Thursday 17 March 2016

Movie Review: American Beauty (1999)


A story of the middle class American dream lying in emotional tatters, American Beauty is a cynical drama that lifts the lid on all the rot lying just beneath the surface of suburbia.

The film is narrated by Lester Burnham (Kevin Spacey), who announces at the start that he will be dead within a year. Lester is a 42 year old media salesperson, stuck in a middle-management job he despises and equally trapped in a loveless marriage to highly-strung real estate agent Carolyn (Annette Bening). Lester is also unable to communicate with his teen-aged daughter Jane (Thora Birch). Feeling emotionally empty, he starts to harbour sexual fantasies about Jane's uppity classmate Angela (Mena Suvari).

New neighbours move in next door in the form of former Marine Colonel Fitts (Chris Cooper), his depressed wife Barbara (Allison Janney) and unsettled but magnetic son Ricky (Wes Bentley), who sees beauty in all things through his ever present viewfinder. Ricky has a troubled background, an unusual side-business, and exhibits creepy behaviour, obsessively filming Jane, but the two nevertheless start a tentative relationship. Meanwhile Lester snaps out of his funk in a dramatic way, and decides to redesign all aspects of his life. He takes charge of his career, his marriage and his physical fitness, all with unintended consequences.

Directed by Sam Mendes and written by Alan Ball, American Beauty is a masterful examination of all that is going wrong under the veneer of suburban family normalcy. Certainly there are a few exaggerations and some pushed-to-the-edges behaviour. But overall the film resonates with all that is familiar but also so rarely talked about in polite circles. An irreverent attitude, sharp dialogue, memorably erratic characters and a subtle Thomas Newman music score build up an atmosphere of mundane surroundings teetering on the edge of a multi-dimensional human catastrophe.

American Beauty tackles a myriad of thorny themes confronting the middle class. The generational divide is represented by Jane and Ricky both being detached and unable to find any comfort communicating with their parents. In Lester's case, it's not for the lack of trying, he's just hopeless at it. In contrast, Colonel Fitts sees the world in military command, control and discipline terms, principles that mean little to youth in the quaint suburbs.

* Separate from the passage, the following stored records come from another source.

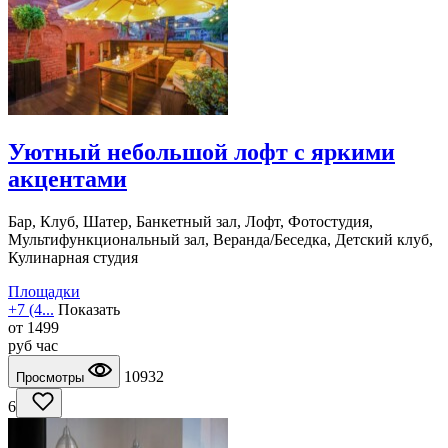
Уютный небольшой лофт с яркими
акцентами
Бар, Клуб, Шатер, Банкетный зал, Лофт, Фотостудия,
Мультифункциональный зал, Веранда/Беседка, Детский клуб,
Кулинарная студия
Площадки
+7 (4...
Показать
от
1499
руб
час
10932
Просмотры
6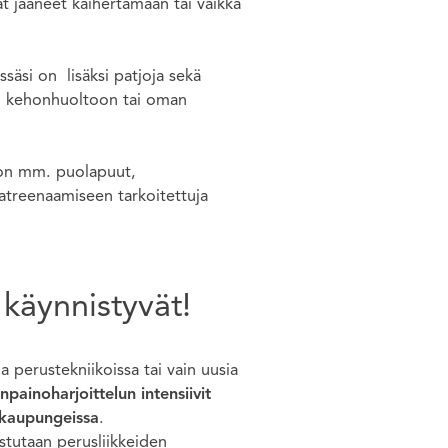
ovat jääneet kaihertamaan tai vaikka
säsi on lisäksi patjoja sekä
en kehonhuoltoon tai oman
 on mm. puolapuut,
atreenaamiseen tarkoitettuja
 käynnistyvät!
 perustekniikoissa tai vain uusia
painoharjoittelun intensiivit
 kaupungeissa
.
stutaan perusliikkeiden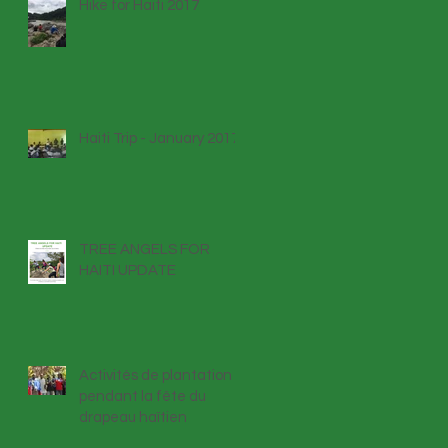
Hike for Haiti 2017
Haiti Trip - January 2017
TREE ANGELS FOR
HAITI UPDATE
Activités de plantation
pendant la fête du
drapeau haïtien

Repressed and unfulfilled sexuality among married adults is on full display as an undercurrent chipping away at stale relationships. Lester and Carolyn have grown far apart to the point that he has much more fun fantasizing about the pouty Angela, while Carolyn goes seeking intimacy with the neighbourhood real estate king, Buddy Kane (Peter Gallagher). There does not seem to be any sex of any kind happening between the Colonel and Mrs. Fitts: she is reduced to a shell of a woman, and he is still fighting the last war with the added complication of some internal demons. The only happy couple in the neighbourhood appear to be gay partners Jim and Jim (Scott Bakula and Sam Robards).

The strongest theme propelling the American Beauty characters towards unintended outcomes is obsession with self-image, self-worth and a misplaced sense of self-doubt. Angela despises the idea of being ordinary, and aspires to stand out with a display of overclocked sexual confidence. Jane is saving all her money for breast enhancement surgery she doesn't need. Lester overhears Angela talking about him in physical terms; he sets about changing his life by buffing up and changing his appearance, triggering Colonel Fitts to arrive at all the wrong conclusion. And Carolyn stimulates herself with vacuous self-help from the pop-psychology school of coaching-by-tape, and not coincidentally falls under the spell of Buddy Kane, who is all about conveying a bronzed image of success, true or not.

Mendes peels away all the layers of familial intricacy with a mixture of drama and comedy, both dancing with a delicious awkwardness propelled by Kevin Spacey's performance. Spacey starts with Lester at the lowest point of despair and climbs gradually out of the abyss towards an unlikely evolution. Finding sources of inspiration in Ricky as an entrepreneur and Angela as a fantasy sex partner, Lester embarks of a devil-may-care makeover of his personal life and his career, with an unanticipated end point. Spacey plays it all with irreverent fatalism and biting humour, allowing Lester to be simultaneously detestable and irresistible.

With red roses and petals permeating many of the scenes to represent coursing passion in the colour of blood, American Beauty progresses in all the directions that can be labelled unpredictable. The American dream is caught in the cul-de-sac of suburbia, spinning relentlessly in a spiral of unmet expectations.